■ PROBLEM TO WORK ON: Transcribe the data below verbatim from the line with "40: (407, 212)" to the line with "63: (573, 282)". Include both of those lines.

■ GIVEN DATA:
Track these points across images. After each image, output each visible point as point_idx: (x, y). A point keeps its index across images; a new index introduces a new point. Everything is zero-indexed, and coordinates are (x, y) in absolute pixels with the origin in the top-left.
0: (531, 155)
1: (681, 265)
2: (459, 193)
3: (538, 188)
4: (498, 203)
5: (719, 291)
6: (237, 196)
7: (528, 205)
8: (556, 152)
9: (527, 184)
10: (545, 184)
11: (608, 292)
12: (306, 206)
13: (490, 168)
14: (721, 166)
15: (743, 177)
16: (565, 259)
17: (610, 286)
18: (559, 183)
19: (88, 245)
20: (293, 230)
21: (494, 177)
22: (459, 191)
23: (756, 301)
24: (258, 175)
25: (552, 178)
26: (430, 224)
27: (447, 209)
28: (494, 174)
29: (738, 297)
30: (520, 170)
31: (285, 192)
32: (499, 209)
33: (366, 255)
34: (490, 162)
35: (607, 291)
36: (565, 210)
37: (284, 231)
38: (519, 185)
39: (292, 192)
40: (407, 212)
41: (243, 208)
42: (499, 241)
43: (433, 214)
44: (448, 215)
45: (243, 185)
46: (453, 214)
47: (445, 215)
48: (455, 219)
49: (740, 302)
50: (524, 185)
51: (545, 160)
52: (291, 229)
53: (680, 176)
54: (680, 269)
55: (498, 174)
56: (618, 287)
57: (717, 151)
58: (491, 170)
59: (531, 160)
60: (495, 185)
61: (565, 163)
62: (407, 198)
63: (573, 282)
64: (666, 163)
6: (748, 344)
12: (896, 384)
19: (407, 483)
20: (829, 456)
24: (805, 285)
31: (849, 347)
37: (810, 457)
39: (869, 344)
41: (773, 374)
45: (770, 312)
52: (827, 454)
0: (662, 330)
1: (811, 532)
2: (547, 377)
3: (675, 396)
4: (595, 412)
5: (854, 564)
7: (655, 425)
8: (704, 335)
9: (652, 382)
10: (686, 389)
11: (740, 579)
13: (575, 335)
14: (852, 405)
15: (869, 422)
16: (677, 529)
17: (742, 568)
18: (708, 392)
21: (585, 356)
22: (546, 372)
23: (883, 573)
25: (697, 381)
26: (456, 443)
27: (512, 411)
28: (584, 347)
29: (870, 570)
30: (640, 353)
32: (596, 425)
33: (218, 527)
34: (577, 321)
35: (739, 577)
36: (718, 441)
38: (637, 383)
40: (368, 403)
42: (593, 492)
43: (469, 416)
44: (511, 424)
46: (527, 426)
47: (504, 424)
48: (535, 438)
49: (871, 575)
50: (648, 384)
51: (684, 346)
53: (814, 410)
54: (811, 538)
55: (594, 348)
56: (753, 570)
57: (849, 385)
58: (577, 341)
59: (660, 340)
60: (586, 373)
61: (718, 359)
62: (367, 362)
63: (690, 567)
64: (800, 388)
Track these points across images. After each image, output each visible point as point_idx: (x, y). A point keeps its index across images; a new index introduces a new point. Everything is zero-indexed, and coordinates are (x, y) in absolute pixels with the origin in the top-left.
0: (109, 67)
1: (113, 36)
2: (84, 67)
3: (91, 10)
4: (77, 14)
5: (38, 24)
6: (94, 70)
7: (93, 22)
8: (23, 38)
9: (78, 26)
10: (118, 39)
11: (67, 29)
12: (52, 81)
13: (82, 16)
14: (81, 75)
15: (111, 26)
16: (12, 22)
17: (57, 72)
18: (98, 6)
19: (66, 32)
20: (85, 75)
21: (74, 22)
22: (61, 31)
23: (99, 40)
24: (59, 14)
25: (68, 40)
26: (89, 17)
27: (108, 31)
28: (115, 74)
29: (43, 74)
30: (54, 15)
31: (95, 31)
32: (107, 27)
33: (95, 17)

■ ANSWER TO THE EXERCISE:
40: (407, 212)
41: (243, 208)
42: (499, 241)
43: (433, 214)
44: (448, 215)
45: (243, 185)
46: (453, 214)
47: (445, 215)
48: (455, 219)
49: (740, 302)
50: (524, 185)
51: (545, 160)
52: (291, 229)
53: (680, 176)
54: (680, 269)
55: (498, 174)
56: (618, 287)
57: (717, 151)
58: (491, 170)
59: (531, 160)
60: (495, 185)
61: (565, 163)
62: (407, 198)
63: (573, 282)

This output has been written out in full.